Examples: “Binsey Poplars,” Sonnet 12, “When Lilacs Last in the Dooryard Bloom’d”

“An Ode to Whatever Is Going On with This Bird”
Examples: “A Bird came down on the Walk,” “The Oven Bird,” “Ode to a Nightingale”

“Am I the Only Person Who Still Goes for Walks?”
Examples: “As I Walked Out One Evening,” “The Road Not Taken,” “I wandered lonely as a cloud”

“The Wheelbarrow is Not Actually a Wheelbarrow”
Examples: “Sunflower Sutra,” “At the Fishhouses,” “The Red Wheelbarrow”

“I Hope You’re Interested in Candles, Because I’ve Got Some Thoughts on the Subject”
Examples: “First Fig,” “Meditations Upon A Candle,” “The light of a candle”

“What Happened to Us As a Society? All We Care About Now Are THINGS”
Examples: “The Lovesong of J. Alfred Prufrock,” “The World Is Too Much With Us,” “Howl”

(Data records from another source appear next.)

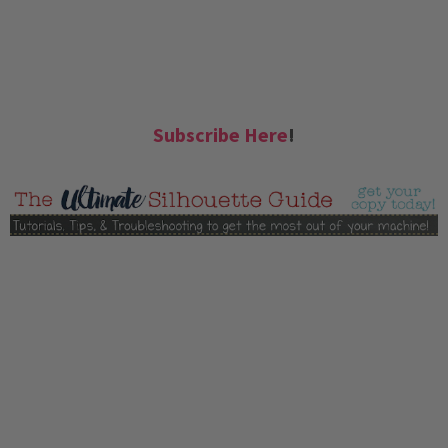
Subscribe Here
!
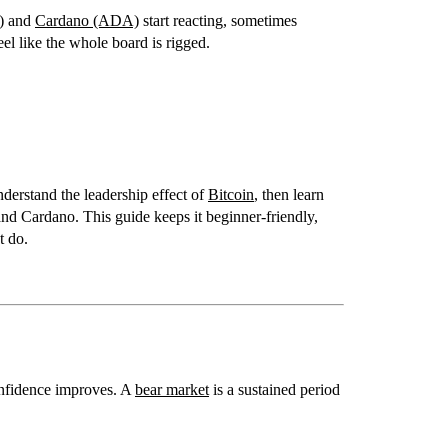
)
and
Cardano (ADA)
start reacting, sometimes
eel like the whole board is rigged.
nderstand the leadership effect of
Bitcoin
, then learn
and Cardano
. This guide keeps it beginner-friendly,
t do.
onfidence improves. A
bear market
is a sustained period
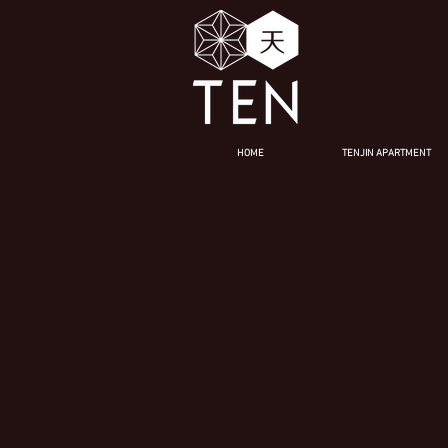
HOME
TENJIN APARTMENT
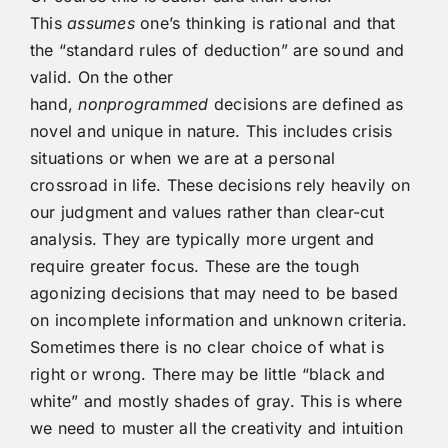
This
assumes
one’s thinking is rational and that
the “standard rules of deduction” are sound and
valid. On the other
hand,
nonprogrammed
decisions are defined as
novel and unique in nature. This includes crisis
situations or when we are at a personal
crossroad in life. These decisions rely heavily on
our judgment and values rather than clear-cut
analysis. They are typically more urgent and
require greater focus. These are the tough
agonizing decisions that may need to be based
on incomplete information and unknown criteria.
Sometimes there is no clear choice of what is
right or wrong. There may be little “black and
white” and mostly shades of gray. This is where
we need to muster all the creativity and intuition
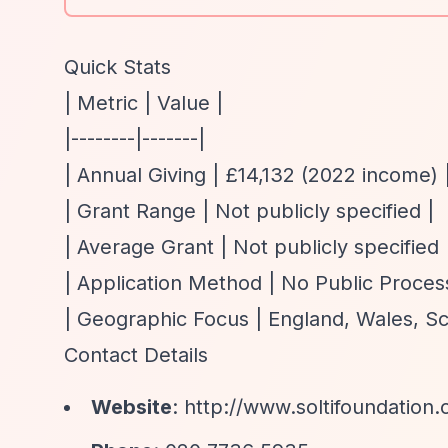
Quick Stats
| Metric | Value |
|--------|-------|
| Annual Giving | £14,132 (2022 income) 
| Grant Range | Not publicly specified |
| Average Grant | Not publicly specified 
| Application Method | No Public Process
| Geographic Focus | England, Wales, Scot
Contact Details
Website
:
http://www.soltifoundation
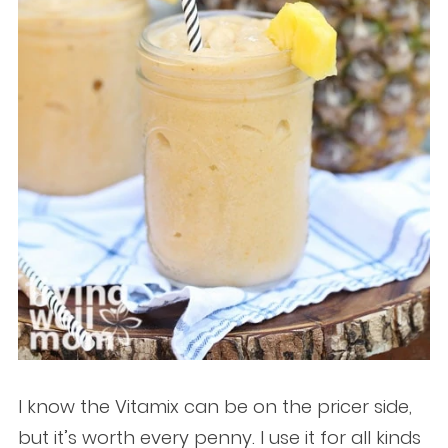
I know the Vitamix can be on the pricer side,
but it’s worth every penny. I use it for all kinds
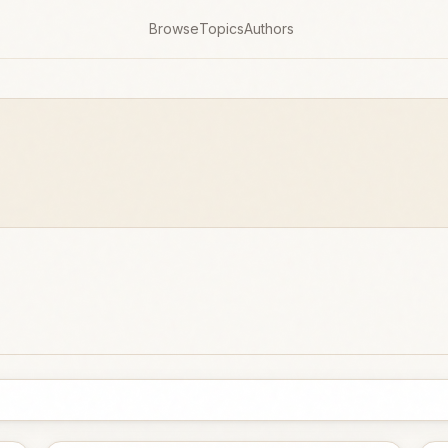
Browse
Topics
Authors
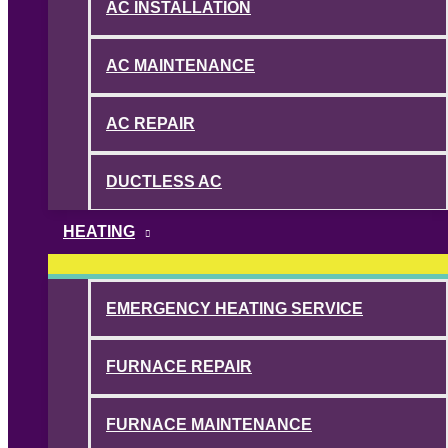
AC INSTALLATION
AC MAINTENANCE
AC REPAIR
DUCTLESS AC
HEATING
EMERGENCY HEATING SERVICE
FURNACE REPAIR
FURNACE MAINTENANCE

“I Am Going on a Journey That No One Can Know About”
Examples: “Stopping By Woods on a Snowy Evening,” “Into My Own,” “I travelled among unknown men”

“No One Has Ever Felt Love Like This Before, and If They Say They Have They Are Lying”
Examples: Sonnet 43, Sonnet 130, “The Good-Morrow”

“Sike! I’m Not Really Dead Because Death is a State of Mind”
Examples: “Do Not Stand at My Grave and Weep,” “Because I could not stop for Death,” “Death Is Nothing At All”

“Life is Fleeting, So We Should Probably Have Sex”
Examples: “To His Coy Mistress,” “Live Blindly and Upon the Hour,” “To the Virgins, to Make Much of Time”

“If I Could Marry the Moon, I Totally Would”
Examples: The Rime of the Ancient Mariner, “To the Moon,” “The Sadness of the Moon”

“Death is Coming For Us Always”
Examples: “Another Elegy,” “Nothing Gold Can Stay,” “The Charge of the Light Brigade”

“Nature is a Big Ol’ Thumbs-Up In My Book”
Examples: “Frost at Midnight,” “Hurrahing in Harvest,” “Hymn to Intellectual Beauty,” “Patience Taught By Nature,” “Song of Nature,” “To Autumn,” I could go on forever but I’m guessing you have places to be.